Prior to ABMS, Dr. Irons oversaw clinical operations of the Division of Genetics at Boston Children’s Hospital and served as an Associate Professor of Pediatrics at Harvard Medical School, in addition to running a busy clinical practice. She currently is an Adjunct Associate Professor of Pediatrics at the Northwestern University Feinberg School of Medicine. She also has been on the faculties of the Harvard Medical School and Tufts University School of Medicine.

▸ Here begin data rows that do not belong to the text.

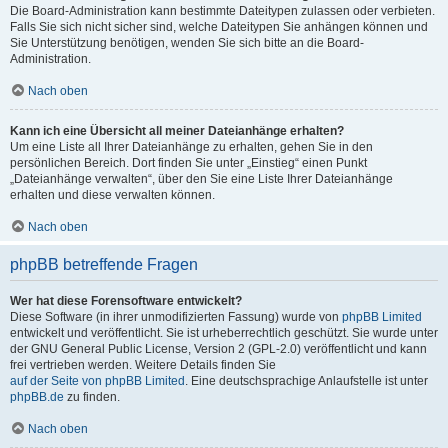
Die Board-Administration kann bestimmte Dateitypen zulassen oder verbieten.
Falls Sie sich nicht sicher sind, welche Dateitypen Sie anhängen können und
Sie Unterstützung benötigen, wenden Sie sich bitte an die Board-
Administration.
Nach oben
Kann ich eine Übersicht all meiner Dateianhänge erhalten?
Um eine Liste all Ihrer Dateianhänge zu erhalten, gehen Sie in den
persönlichen Bereich. Dort finden Sie unter „Einstieg“ einen Punkt
„Dateianhänge verwalten“, über den Sie eine Liste Ihrer Dateianhänge
erhalten und diese verwalten können.
Nach oben
phpBB betreffende Fragen
Wer hat diese Forensoftware entwickelt?
Diese Software (in ihrer unmodifizierten Fassung) wurde von
phpBB Limited
entwickelt und veröffentlicht. Sie ist urheberrechtlich geschützt. Sie wurde unter
der GNU General Public License, Version 2 (GPL-2.0) veröffentlicht und kann
frei vertrieben werden. Weitere Details finden Sie
auf der Seite von phpBB Limited
. Eine deutschsprachige Anlaufstelle ist unter
phpBB.de
zu finden.
Nach oben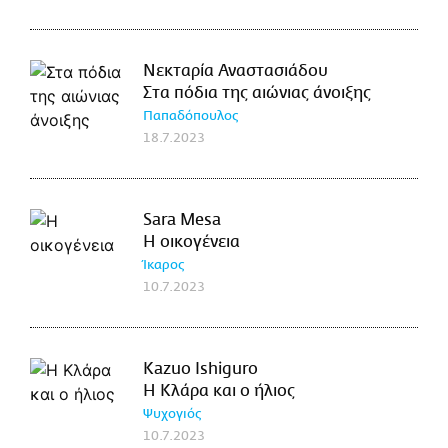
Νεκταρία Αναστασιάδου
Στα πόδια της αιώνιας άνοιξης
Παπαδόπουλος
18.7.2023
Sara Mesa
Η οικογένεια
Ίκαρος
10.7.2023
Kazuo Ishiguro
Η Κλάρα και ο ήλιος
Ψυχογιός
10.7.2023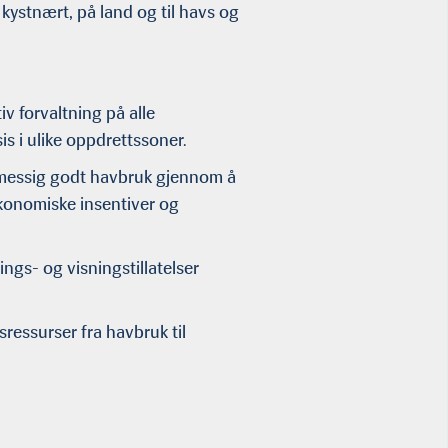
 kystnært, på land og til havs og
iv forvaltning på alle
sis i ulike oppdrettssoner.
semessig godt havbruk gjennom å
økonomiske insentiver og
gs- og visningstillatelser
sressurser fra havbruk til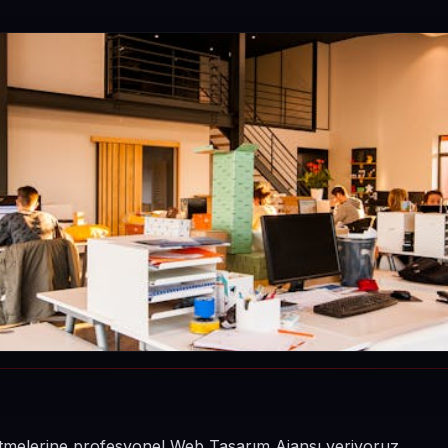
şletmelerine profesyonel Web Tasarım Ajansı veriyoruz.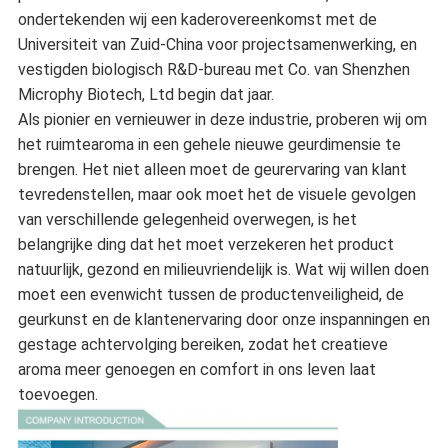
ondertekenden wij een kaderovereenkomst met de
Universiteit van Zuid-China voor projectsamenwerking, en
vestigden biologisch R&D-bureau met Co. van Shenzhen
Microphy Biotech, Ltd begin dat jaar.
Als pionier en vernieuwer in deze industrie, proberen wij om
het ruimtearoma in een gehele nieuwe geurdimensie te
brengen. Het niet alleen moet de geurervaring van klant
tevredenstellen, maar ook moet het de visuele gevolgen
van verschillende gelegenheid overwegen, is het
belangrijke ding dat het moet verzekeren het product
natuurlijk, gezond en milieuvriendelijk is. Wat wij willen doen
moet een evenwicht tussen de productenveiligheid, de
geurkunst en de klantenervaring door onze inspanningen en
gestage achtervolging bereiken, zodat het creatieve
aroma meer genoegen en comfort in ons leven laat
toevoegen.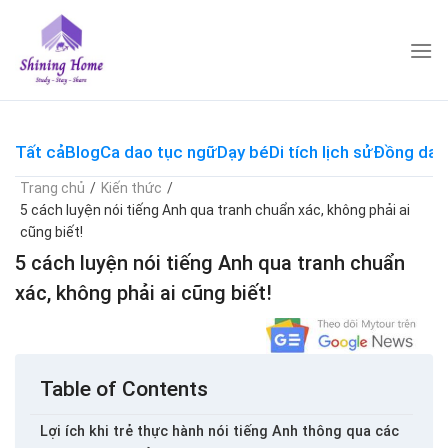
Skip
to
content
Tất cả
Blog
Ca dao tục ngữ
Dạy bé
Di tích lịch sử
Đồng dao
Trang chủ
/
Kiến thức
/
5 cách luyện nói tiếng Anh qua tranh chuẩn xác, không phải ai
cũng biết!
5 cách luyện nói tiếng Anh qua tranh chuẩn
xác, không phải ai cũng biết!
Table of Contents
Lợi ích khi trẻ thực hành nói tiếng Anh thông qua các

Her accomplishments include several related to ABMS Maintenance of Certification® (ABMS MOC®) for the Medical Genetics specialty. Working with the American College of Medical Genetics and the American Board of Medical Genetics and Genomics, Dr. Irons helped develop a competency-based curriculum and practice performance assessments for MOC in Medical Genetics.

She received her bachelor’s degree in medical science from Northwestern University and her medical degree from the Northwestern University Feinberg School of Medicine. She is ABMS Board Certified by the American Board of Pediatrics and the American Board of Medical Genetics and Genomics, and is meeting both Boards requirements for the ABMS Program for Maintenance of Certification (ABMS MOC®). She has garnered recognition as a Top Doctor from both U.S. News and World Report and Boston Magazine.